Arefe günü aslen Hicrî zilhicce ayının 9. günüdür ve bugün Kurban bayramından önceki, terviye gününden sonraki gündür. Ancak zamanla Ramazan bayramından önceki gün için de kullanılmaya başlandı.
Hz. Peygamber sallallahu aleyhi ve sellem arefe gününde en ziyâde şöyle derlerdi:
“La ilahe illellahü vahdehü la şerike leh, Lehül mülkü ve lehül hamdü biyedihil hâyrû vehüve alâ külli şey’in kadîr.”

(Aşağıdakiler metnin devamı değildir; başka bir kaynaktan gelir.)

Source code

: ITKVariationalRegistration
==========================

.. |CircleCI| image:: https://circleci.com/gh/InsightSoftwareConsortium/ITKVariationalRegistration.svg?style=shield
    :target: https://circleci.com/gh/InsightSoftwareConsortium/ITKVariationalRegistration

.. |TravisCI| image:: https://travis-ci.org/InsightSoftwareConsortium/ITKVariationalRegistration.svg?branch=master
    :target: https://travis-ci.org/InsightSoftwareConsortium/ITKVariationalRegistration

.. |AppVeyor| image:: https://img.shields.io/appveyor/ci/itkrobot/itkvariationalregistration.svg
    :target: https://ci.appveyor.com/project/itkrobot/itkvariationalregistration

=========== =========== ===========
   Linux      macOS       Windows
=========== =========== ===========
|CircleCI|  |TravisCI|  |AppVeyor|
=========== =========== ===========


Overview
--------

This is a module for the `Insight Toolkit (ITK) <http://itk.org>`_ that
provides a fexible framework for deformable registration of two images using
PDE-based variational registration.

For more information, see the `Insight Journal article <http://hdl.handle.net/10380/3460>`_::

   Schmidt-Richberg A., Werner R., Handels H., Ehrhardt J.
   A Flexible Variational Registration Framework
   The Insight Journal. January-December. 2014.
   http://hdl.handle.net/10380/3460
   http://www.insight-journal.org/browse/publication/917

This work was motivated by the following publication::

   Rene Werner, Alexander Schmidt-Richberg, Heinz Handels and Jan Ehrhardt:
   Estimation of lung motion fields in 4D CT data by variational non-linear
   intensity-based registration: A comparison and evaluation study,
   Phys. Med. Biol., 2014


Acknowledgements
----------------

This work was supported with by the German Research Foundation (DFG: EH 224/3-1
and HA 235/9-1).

“Allah’tan başka ilâh yoktur, yalnız O vardır ve hiçbir şerîki yoktur. Mülk O’nundur ve hamd de O’na mahsustur. Bütün hayırlar O’nun elindedir ve O her şeye kâdirdir.” (Mahmud Sami Ramazanoğlu, Dualar ve Zikirler, Erkam Yayınları)

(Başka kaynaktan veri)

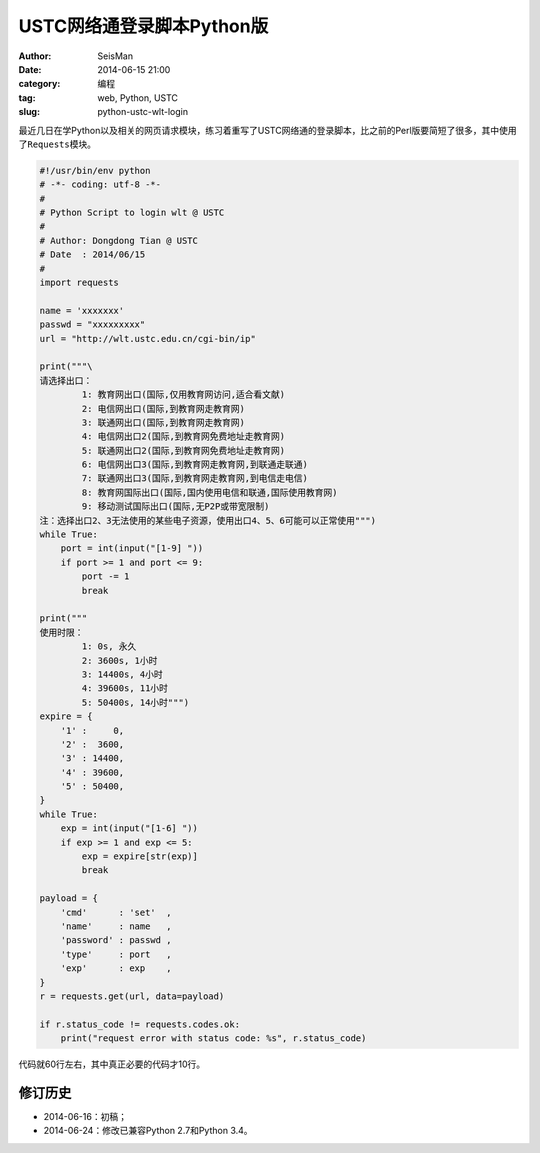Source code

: USTC网络通登录脚本Python版
##########################

:author: SeisMan
:date: 2014-06-15 21:00
:category: 编程
:tag: web, Python, USTC
:slug: python-ustc-wlt-login

最近几日在学Python以及相关的网页请求模块，练习着重写了USTC网络通的登录脚本，比之前的Perl版要简短了很多，其中使用了\ ``Requests``\ 模块。

.. code-block:: python

    #!/usr/bin/env python
    # -*- coding: utf-8 -*-
    #
    # Python Script to login wlt @ USTC
    #
    # Author: Dongdong Tian @ USTC
    # Date  : 2014/06/15
    #
    import requests

    name = 'xxxxxxx'
    passwd = "xxxxxxxxx"
    url = "http://wlt.ustc.edu.cn/cgi-bin/ip"

    print("""\
    请选择出口：
            1: 教育网出口(国际,仅用教育网访问,适合看文献)
            2: 电信网出口(国际,到教育网走教育网)
            3: 联通网出口(国际,到教育网走教育网)
            4: 电信网出口2(国际,到教育网免费地址走教育网)
            5: 联通网出口2(国际,到教育网免费地址走教育网)
            6: 电信网出口3(国际,到教育网走教育网,到联通走联通)
            7: 联通网出口3(国际,到教育网走教育网,到电信走电信)
            8: 教育网国际出口(国际,国内使用电信和联通,国际使用教育网)
            9: 移动测试国际出口(国际,无P2P或带宽限制)
    注：选择出口2、3无法使用的某些电子资源，使用出口4、5、6可能可以正常使用""")
    while True:
        port = int(input("[1-9] "))
        if port >= 1 and port <= 9:
            port -= 1
            break

    print("""
    使用时限：
            1: 0s, 永久
            2: 3600s, 1小时
            3: 14400s, 4小时
            4: 39600s, 11小时
            5: 50400s, 14小时""")
    expire = {
        '1' :     0,
        '2' :  3600,
        '3' : 14400,
        '4' : 39600,
        '5' : 50400,
    }
    while True:
        exp = int(input("[1-6] "))
        if exp >= 1 and exp <= 5:
            exp = expire[str(exp)]
            break

    payload = {
        'cmd'      : 'set'  ,
        'name'     : name   ,
        'password' : passwd ,
        'type'     : port   ,
        'exp'      : exp    ,
    }
    r = requests.get(url, data=payload)

    if r.status_code != requests.codes.ok:
        print("request error with status code: %s", r.status_code)


代码就60行左右，其中真正必要的代码才10行。

修订历史
========

- 2014-06-16：初稿；
- 2014-06-24：修改已兼容Python 2.7和Python 3.4。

“Ramazan ve Kurban Bayramı gecelerini, sevabını Allah’tan umarak ihya edenin kalbi (bütün kalplerin öldüğü günde) ölmeyecektir.” (İbn Mâce, Sıyam, 68)

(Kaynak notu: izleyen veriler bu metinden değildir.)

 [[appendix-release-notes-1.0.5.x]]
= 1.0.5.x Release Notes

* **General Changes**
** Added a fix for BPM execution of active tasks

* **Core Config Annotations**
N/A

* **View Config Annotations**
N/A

Kurban bayramının arefe günü sabah namazından bayramın dördüncü günü ikindi namazına kadar 23 vakitte, yalnız başına veya cemaatle kılınan farz namazların arkasından birer defâ:
اَللّٰهُ اَكْبَرُ اَللّٰهُ اَكْبَرُ لۤا اِلٰهَ اِلاَّ اللّٰهُ وَاللّٰهُ اَكْبَرُ اَللّٰهُ اَكْبَرُ وَلِلّٰهِ الْحَمْدُ
“Allahu ekber Allahu ekber. Lâ ilâhe İllâllahu vallahu ekber. Allahu ekber ve lillâhil hamd.” diyerek tekbîr getirmek, erkek-kadın, imam-cemaat, mukîm-misâfir her Müslümana vâciptir. Buna teşrîk tekbîrleri denir. (Muvatta, Hac, 205)
“Allah her şeyden yücedir, Allah her şeyden yücedir. Allah’tan başka ilâh yoktur, Allah her şeyden yücedir. Allah her şeyden yücedir, hamd sadece O’na mahsustur” anlamına gelir.